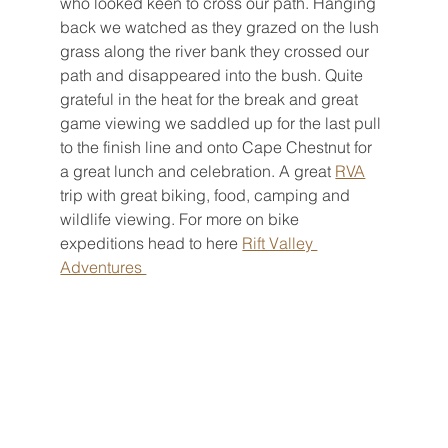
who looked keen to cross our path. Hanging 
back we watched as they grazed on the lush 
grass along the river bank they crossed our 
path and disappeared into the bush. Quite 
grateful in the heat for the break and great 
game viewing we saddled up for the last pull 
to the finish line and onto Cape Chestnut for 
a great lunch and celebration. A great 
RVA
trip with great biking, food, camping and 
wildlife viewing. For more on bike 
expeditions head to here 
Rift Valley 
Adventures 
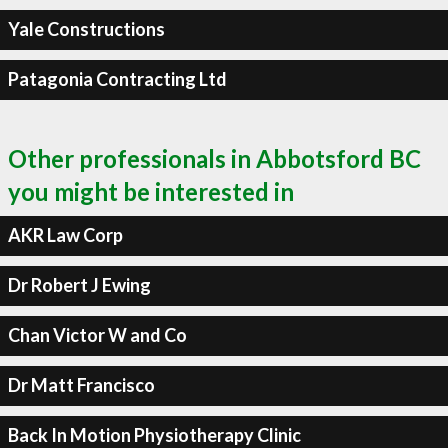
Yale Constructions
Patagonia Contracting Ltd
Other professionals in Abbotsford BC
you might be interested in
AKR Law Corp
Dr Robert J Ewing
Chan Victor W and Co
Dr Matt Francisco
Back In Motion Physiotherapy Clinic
==
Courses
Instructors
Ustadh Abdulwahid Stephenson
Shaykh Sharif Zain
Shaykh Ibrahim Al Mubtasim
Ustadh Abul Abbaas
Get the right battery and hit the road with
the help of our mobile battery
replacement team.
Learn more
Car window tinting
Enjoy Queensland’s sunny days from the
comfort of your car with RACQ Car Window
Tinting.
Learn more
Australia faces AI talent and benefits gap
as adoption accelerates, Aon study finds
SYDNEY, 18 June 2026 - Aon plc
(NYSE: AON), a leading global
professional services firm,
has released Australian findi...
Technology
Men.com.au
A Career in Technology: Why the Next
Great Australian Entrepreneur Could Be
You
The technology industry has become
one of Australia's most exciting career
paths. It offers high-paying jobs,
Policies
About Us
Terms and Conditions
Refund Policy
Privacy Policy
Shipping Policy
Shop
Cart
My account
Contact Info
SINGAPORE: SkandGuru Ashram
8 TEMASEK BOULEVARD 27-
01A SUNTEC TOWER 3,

**JOB**
Output the lines above between the one holding "Other professionals in Abbotsford BC" and the one holding "Back In Motion Physiotherapy Clinic", inclusive, with nothing before or after them.

**TASK RESULT**
Other professionals in Abbotsford BC
you might be interested in
AKR Law Corp
Dr Robert J Ewing
Chan Victor W and Co
Dr Matt Francisco
Back In Motion Physiotherapy Clinic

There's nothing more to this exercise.